The close partnership will typically entail the shared vision and mission, joint design and development of new products, strategically collaborated capital investment planning, capacity synchronisation, coordination on JIT delivery and inventory optimisation. The contractual terms for the suppliers are normally from medium to long term. The communication and engagement are at multiple levels in both formal and informal regularity.

Supplier selection based on performance 

Supplier selection based on performance: when the lean producer selects its suppliers, price is no longer the only criterion, nor the most important criterion like what mass producer will do. Lean producers will base its ranking and selection on a number of higher level performance focused criteria, such as quality standard, R&D capability, delivery reliability, management system and standard, commitment and relationship. Price will also be considered as one of the criteria, but it will always be referenced to the value that the company can offer. Details of supplier selection will be discussed in Chapter 6. Once selected as the suppliers, the lean producer will treat them as the ‘family member’ and an open and trust culture will be enforced.

Single or dual sourcing only

Single or dual sourcing only: Lean producer tends to prefer the ‘single sourcing’ or ‘dual sourcing’ strategy, not ‘multiple sourcing’. Single sourcing means the lean produce will source the product (with unique SKU) from only one supplier. This means there is no back-up suppliers and no duplicated suppliers for the same product. Compare with the multiple sourcing strategy, single sourcing has a number of key advantages. It consolidates the volume to one supplier so that the unit cost can be minimised; the supplier will reap the benefit of economy of scale.

It provides the convenience and focus when research and product development is required; to deal with two different companies for the same product design could raise unnecessary complications. It helps to develop close partnership; to contract the product to a single supplier is, in itself, a clear statement of trust and partnership initiation. However, there are also a number of risk factors involved in the single sourcing strategy. The risk of supply breakdown for whatever the causes could be an issue; lack of competition may promote complacency.

Market price minus” rather than “Supplier cost-plus” 

Market price minus” rather than “Supplier cost plus”: Lean supply chain deals with the pricing issue very differently. In mass supply system, the supplied component price is normally determined by the unit cost of making the component by the supplier plus the profit margin that the supplier needs to make. That is what’s called ‘supplier cost plus (margin)’.

The problem with this approach is that the supplier’s cost model is accepted without questioning. The uncompetitive supplier cost could slip into the supply chain and compromises the supply chain competitiveness. Lean producer use the ‘market price minus’ approach. It first determine the market price of the supplied component through market research and benchmarking; then take away (minus) the agreed reasonable profit margin that the supplier need to make on each unit; what’s left is the ‘target cost’.

LISTING
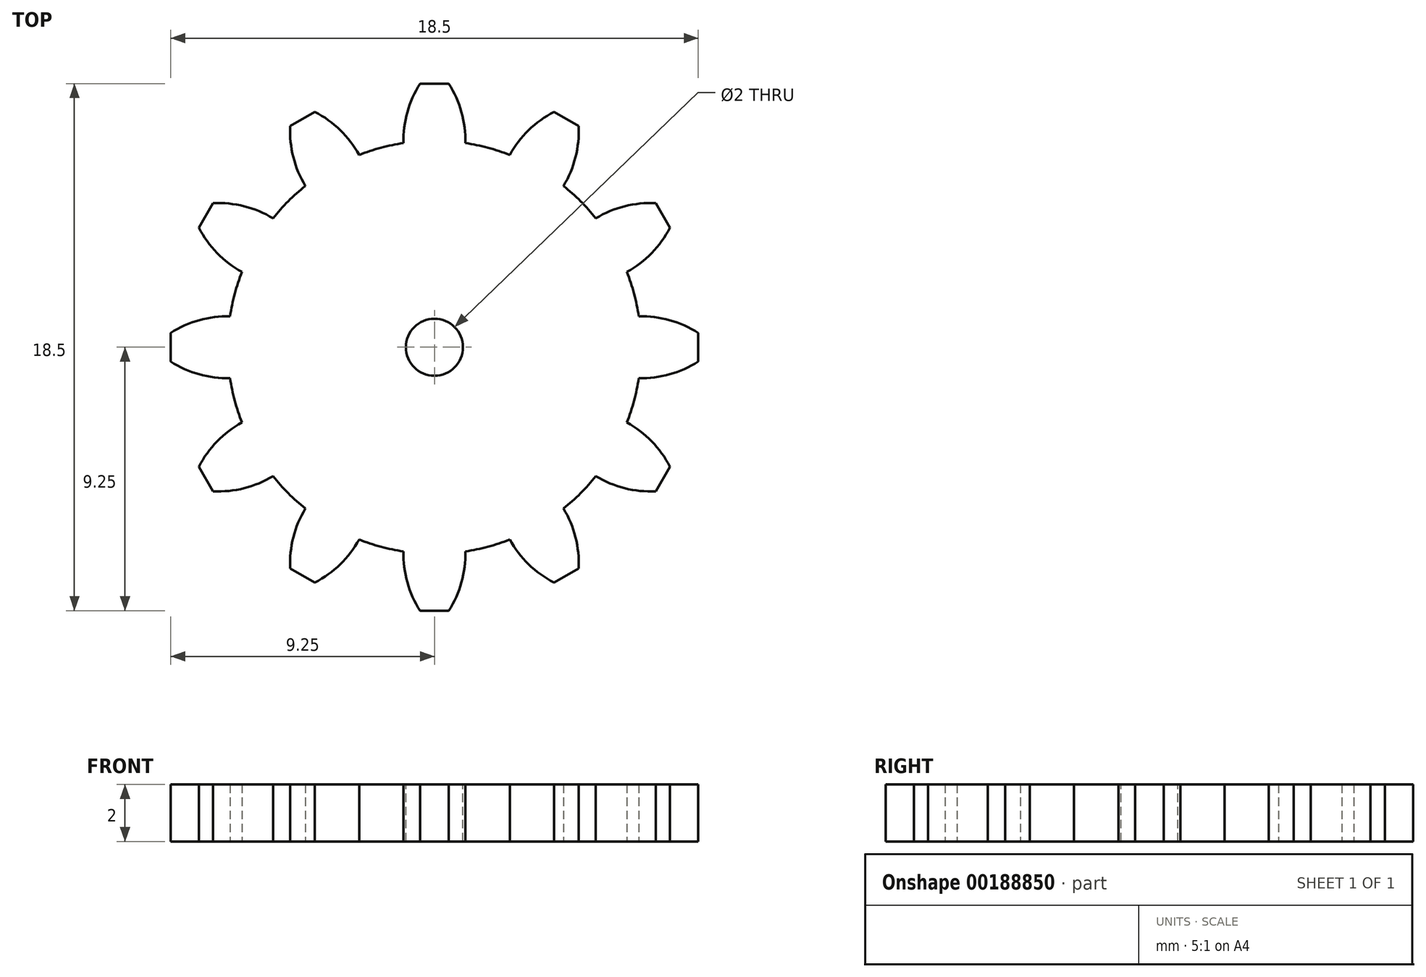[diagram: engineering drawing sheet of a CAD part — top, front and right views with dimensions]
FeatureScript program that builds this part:
annotation { "Feature Type Name" : "Feature", "Feature Type Description" : "" }
export const myFeature = defineFeature(function(context is Context, id is Id, definition is map)
    precondition{}
    {
        {
            var Q0;
            Q0=qCreatedBy(makeId("Top.planeOp"),FACE);
            var sketch = newSketch(context, id + "F0", { "sketchPlane" : qUnion([Q0])});
            skCircle(sketch, "E0", {"center": v(0, 0) * mm, "radius": 7.25 * mm});
            skLineSegment(sketch, "E1", {"start": v(0, 0) * mm, "end": v(0, 7.25) * mm, "construction": true});
            skLineSegment(sketch, "E2", {"start": v(0, 9.25) * mm, "end": v(-0.5, 9.25) * mm});
            skArc(sketch, "E3", {"start": v(-0.5, 9.25) * mm, "mid": v(-0.95, 8.25) * mm, "end": v(-1.09, 7.17) * mm});
            skLineSegment(sketch, "E4.MirrorCS", {"start": v(0, 9.25) * mm, "end": v(0.5, 9.25) * mm});
            skArc(sketch, "E5.MirrorCS", {"start": v(0.5, 9.25) * mm, "mid": v(0.95, 8.25) * mm, "end": v(1.09, 7.17) * mm});
            skArc(sketch, "E6.1.0", {"start": v(-5.06, 7.76) * mm, "mid": v(-4.95, 6.67) * mm, "end": v(-4.53, 5.66) * mm});
            skLineSegment(sketch, "E6.1.1", {"start": v(-4.62, 8.01) * mm, "end": v(-5.06, 7.76) * mm});
            skLineSegment(sketch, "E6.1.2", {"start": v(-4.63, 8.01) * mm, "end": v(-4.2, 8.26) * mm});
            skArc(sketch, "E6.1.3", {"start": v(-4.2, 8.26) * mm, "mid": v(-3.3, 7.62) * mm, "end": v(-2.64, 6.75) * mm});
            skArc(sketch, "E6.2.0", {"start": v(-8.26, 4.2) * mm, "mid": v(-7.62, 3.3) * mm, "end": v(-6.75, 2.64) * mm});
            skLineSegment(sketch, "E6.2.1", {"start": v(-8.01, 4.63) * mm, "end": v(-8.26, 4.2) * mm});
            skLineSegment(sketch, "E6.2.2", {"start": v(-8.01, 4.63) * mm, "end": v(-7.76, 5.06) * mm});
            skArc(sketch, "E6.2.3", {"start": v(-7.76, 5.06) * mm, "mid": v(-6.67, 4.95) * mm, "end": v(-5.66, 4.53) * mm});
            skArc(sketch, "E6.3.0", {"start": v(-9.25, -0.5) * mm, "mid": v(-8.25, -0.95) * mm, "end": v(-7.17, -1.09) * mm});
            skLineSegment(sketch, "E6.3.1", {"start": v(-9.25, 0) * mm, "end": v(-9.25, -0.5) * mm});
            skLineSegment(sketch, "E6.3.2", {"start": v(-9.25, 0) * mm, "end": v(-9.25, 0.5) * mm});
            skArc(sketch, "E6.3.3", {"start": v(-9.25, 0.5) * mm, "mid": v(-8.25, 0.95) * mm, "end": v(-7.17, 1.09) * mm});
            skArc(sketch, "E6.4.0", {"start": v(-7.76, -5.06) * mm, "mid": v(-6.67, -4.95) * mm, "end": v(-5.66, -4.53) * mm});
            skLineSegment(sketch, "E6.4.1", {"start": v(-8.01, -4.62) * mm, "end": v(-7.76, -5.06) * mm});
            skLineSegment(sketch, "E6.4.2", {"start": v(-8.01, -4.62) * mm, "end": v(-8.26, -4.2) * mm});
            skArc(sketch, "E6.4.3", {"start": v(-8.26, -4.2) * mm, "mid": v(-7.62, -3.3) * mm, "end": v(-6.75, -2.64) * mm});
            skArc(sketch, "E6.5.0", {"start": v(-4.2, -8.26) * mm, "mid": v(-3.3, -7.62) * mm, "end": v(-2.64, -6.75) * mm});
            skLineSegment(sketch, "E6.5.1", {"start": v(-4.63, -8.01) * mm, "end": v(-4.2, -8.26) * mm});
            skLineSegment(sketch, "E6.5.2", {"start": v(-4.63, -8.01) * mm, "end": v(-5.06, -7.76) * mm});
            skArc(sketch, "E6.5.3", {"start": v(-5.06, -7.76) * mm, "mid": v(-4.95, -6.67) * mm, "end": v(-4.53, -5.66) * mm});
            skArc(sketch, "E6.6.0", {"start": v(0.5, -9.25) * mm, "mid": v(0.95, -8.25) * mm, "end": v(1.09, -7.17) * mm});
            skLineSegment(sketch, "E6.6.1", {"start": v(0, -9.25) * mm, "end": v(0.5, -9.25) * mm});
            skLineSegment(sketch, "E6.6.2", {"start": v(0, -9.25) * mm, "end": v(-0.5, -9.25) * mm});
            skArc(sketch, "E6.6.3", {"start": v(-0.5, -9.25) * mm, "mid": v(-0.95, -8.25) * mm, "end": v(-1.09, -7.17) * mm});
            skArc(sketch, "E6.7.0", {"start": v(5.06, -7.76) * mm, "mid": v(4.95, -6.67) * mm, "end": v(4.53, -5.66) * mm});
            skLineSegment(sketch, "E6.7.1", {"start": v(4.62, -8.01) * mm, "end": v(5.06, -7.76) * mm});
            skLineSegment(sketch, "E6.7.2", {"start": v(4.62, -8.01) * mm, "end": v(4.2, -8.26) * mm});
            skArc(sketch, "E6.7.3", {"start": v(4.2, -8.26) * mm, "mid": v(3.3, -7.62) * mm, "end": v(2.64, -6.75) * mm});
            skArc(sketch, "E6.8.0", {"start": v(8.26, -4.2) * mm, "mid": v(7.62, -3.3) * mm, "end": v(6.75, -2.64) * mm});
            skLineSegment(sketch, "E6.8.1", {"start": v(8.01, -4.63) * mm, "end": v(8.26, -4.2) * mm});
            skLineSegment(sketch, "E6.8.2", {"start": v(8.01, -4.63) * mm, "end": v(7.76, -5.06) * mm});
            skArc(sketch, "E6.8.3", {"start": v(7.76, -5.06) * mm, "mid": v(6.67, -4.95) * mm, "end": v(5.66, -4.53) * mm});
            skArc(sketch, "E6.9.0", {"start": v(9.25, 0.5) * mm, "mid": v(8.25, 0.95) * mm, "end": v(7.17, 1.09) * mm});
            skLineSegment(sketch, "E6.9.1", {"start": v(9.25, 0) * mm, "end": v(9.25, 0.5) * mm});
            skLineSegment(sketch, "E6.9.2", {"start": v(9.25, 0) * mm, "end": v(9.25, -0.5) * mm});
            skArc(sketch, "E6.9.3", {"start": v(9.25, -0.5) * mm, "mid": v(8.25, -0.95) * mm, "end": v(7.17, -1.09) * mm});
            skArc(sketch, "E6.10.0", {"start": v(7.76, 5.06) * mm, "mid": v(6.67, 4.95) * mm, "end": v(5.66, 4.53) * mm});
            skLineSegment(sketch, "E6.10.1", {"start": v(8.01, 4.62) * mm, "end": v(7.76, 5.06) * mm});
            skLineSegment(sketch, "E6.10.2", {"start": v(8.01, 4.62) * mm, "end": v(8.26, 4.2) * mm});
            skArc(sketch, "E6.10.3", {"start": v(8.26, 4.2) * mm, "mid": v(7.62, 3.3) * mm, "end": v(6.75, 2.64) * mm});
            skArc(sketch, "E6.11.0", {"start": v(4.2, 8.26) * mm, "mid": v(3.3, 7.62) * mm, "end": v(2.64, 6.75) * mm});
            skLineSegment(sketch, "E6.11.1", {"start": v(4.63, 8.01) * mm, "end": v(4.2, 8.26) * mm});
            skLineSegment(sketch, "E6.11.2", {"start": v(4.62, 8.01) * mm, "end": v(5.06, 7.76) * mm});
            skArc(sketch, "E6.11.3", {"start": v(5.06, 7.76) * mm, "mid": v(4.95, 6.67) * mm, "end": v(4.53, 5.66) * mm});
            skSolve(sketch);
        }
        {
            var Q0;
            Q0=qSketchRegion(id+"F0",true);
            extrude(context, id + "F1", {"entities" : qUnion([Q0]), "depth" : 2 * mm});
        }
        {
            var Q0;
            Q0=makeQuery(id+"F1.opExtrude","CAP_FACE",FACE,{"disambiguationData":[OSD([sQuery(id+"F0.wireOp",EDGE,"E0"),sQuery(id+"F0.wireOp",EDGE,"E2"),sQuery(id+"F0.wireOp",EDGE,"E3"),sQuery(id+"F0.wireOp",EDGE,"E4.MirrorCS"),sQuery(id+"F0.wireOp",EDGE,"E5.MirrorCS"),sQuery(id+"F0.wireOp",EDGE,"E6.1.0"),sQuery(id+"F0.wireOp",EDGE,"E6.1.1"),sQuery(id+"F0.wireOp",EDGE,"E6.1.2"),sQuery(id+"F0.wireOp",EDGE,"E6.1.3"),sQuery(id+"F0.wireOp",EDGE,"E6.2.0"),sQuery(id+"F0.wireOp",EDGE,"E6.2.1"),sQuery(id+"F0.wireOp",EDGE,"E6.2.2"),sQuery(id+"F0.wireOp",EDGE,"E6.2.3"),sQuery(id+"F0.wireOp",EDGE,"E6.3.0"),sQuery(id+"F0.wireOp",EDGE,"E6.3.1"),sQuery(id+"F0.wireOp",EDGE,"E6.3.2"),sQuery(id+"F0.wireOp",EDGE,"E6.3.3"),sQuery(id+"F0.wireOp",EDGE,"E6.4.0"),sQuery(id+"F0.wireOp",EDGE,"E6.4.1"),sQuery(id+"F0.wireOp",EDGE,"E6.4.2"),sQuery(id+"F0.wireOp",EDGE,"E6.4.3"),sQuery(id+"F0.wireOp",EDGE,"E6.5.0"),sQuery(id+"F0.wireOp",EDGE,"E6.5.1"),sQuery(id+"F0.wireOp",EDGE,"E6.5.2"),sQuery(id+"F0.wireOp",EDGE,"E6.5.3"),sQuery(id+"F0.wireOp",EDGE,"E6.6.0"),sQuery(id+"F0.wireOp",EDGE,"E6.6.1"),sQuery(id+"F0.wireOp",EDGE,"E6.6.2"),sQuery(id+"F0.wireOp",EDGE,"E6.6.3"),sQuery(id+"F0.wireOp",EDGE,"E6.7.0"),sQuery(id+"F0.wireOp",EDGE,"E6.7.1"),sQuery(id+"F0.wireOp",EDGE,"E6.7.2"),sQuery(id+"F0.wireOp",EDGE,"E6.7.3"),sQuery(id+"F0.wireOp",EDGE,"E6.8.0"),sQuery(id+"F0.wireOp",EDGE,"E6.8.1"),sQuery(id+"F0.wireOp",EDGE,"E6.8.2"),sQuery(id+"F0.wireOp",EDGE,"E6.8.3"),sQuery(id+"F0.wireOp",EDGE,"E6.9.0"),sQuery(id+"F0.wireOp",EDGE,"E6.9.1"),sQuery(id+"F0.wireOp",EDGE,"E6.9.2"),sQuery(id+"F0.wireOp",EDGE,"E6.9.3"),sQuery(id+"F0.wireOp",EDGE,"E6.10.0"),sQuery(id+"F0.wireOp",EDGE,"E6.10.1"),sQuery(id+"F0.wireOp",EDGE,"E6.10.2"),sQuery(id+"F0.wireOp",EDGE,"E6.10.3"),sQuery(id+"F0.wireOp",EDGE,"E6.11.0"),sQuery(id+"F0.wireOp",EDGE,"E6.11.1"),sQuery(id+"F0.wireOp",EDGE,"E6.11.2"),sQuery(id+"F0.wireOp",EDGE,"E6.11.3"),sQuery(id+"F0.wireOp",EDGE,"E6.12.0"),sQuery(id+"F0.wireOp",EDGE,"E6.12.1"),sQuery(id+"F0.wireOp",EDGE,"E6.12.2"),sQuery(id+"F0.wireOp",EDGE,"E6.12.3"),sQuery(id+"F0.wireOp",EDGE,"E6.13.0"),sQuery(id+"F0.wireOp",EDGE,"E6.13.1"),sQuery(id+"F0.wireOp",EDGE,"E6.13.2"),sQuery(id+"F0.wireOp",EDGE,"E6.13.3"),sQuery(id+"F0.wireOp",EDGE,"E6.14.0"),sQuery(id+"F0.wireOp",EDGE,"E6.14.1"),sQuery(id+"F0.wireOp",EDGE,"E6.14.2"),sQuery(id+"F0.wireOp",EDGE,"E6.14.3"),sQuery(id+"F0.wireOp",EDGE,"E6.15.0"),sQuery(id+"F0.wireOp",EDGE,"E6.15.1"),sQuery(id+"F0.wireOp",EDGE,"E6.15.2"),sQuery(id+"F0.wireOp",EDGE,"E6.15.3")])],"isStart":false});
            var sketch = newSketch(context, id + "F2", { "sketchPlane" : qUnion([Q0])});
            skCircle(sketch, "E7", {"center": v(0, 0) * mm, "radius": 1 * mm});
            skSolve(sketch);
        }
        {
            var Q0;
            Q0=qSketchRegion(id+"F2",true);
            extrude(context, id + "F3", {"entities" : qUnion([Q0]), "operationType" : NewBodyOperationType.REMOVE, "endBound" : BoundingType.THROUGH_ALL, "oppositeDirection" : true, "depth" : 25 * mm});
        }
    });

TASK SET
1. Transcribe the part of the lean supply text that opens with the words containing "Single or dual sourcing only: Lean" and closes with "economy of scale.".
2. Filter the records down to every line that contains the string "qSketchRegion", and copy those lines.

TASK-BY-TASK RESULTS
1.
Single or dual sourcing only: Lean producer tends to prefer the ‘single sourcing’ or ‘dual sourcing’ strategy, not ‘multiple sourcing’. Single sourcing means the lean produce will source the product (with unique SKU) from only one supplier. This means there is no back-up suppliers and no duplicated suppliers for the same product. Compare with the multiple sourcing strategy, single sourcing has a number of key advantages. It consolidates the volume to one supplier so that the unit cost can be minimised; the supplier will reap the benefit of economy of scale.

2.
            Q0=qSketchRegion(id+"F0",true);
            Q0=qSketchRegion(id+"F2",true);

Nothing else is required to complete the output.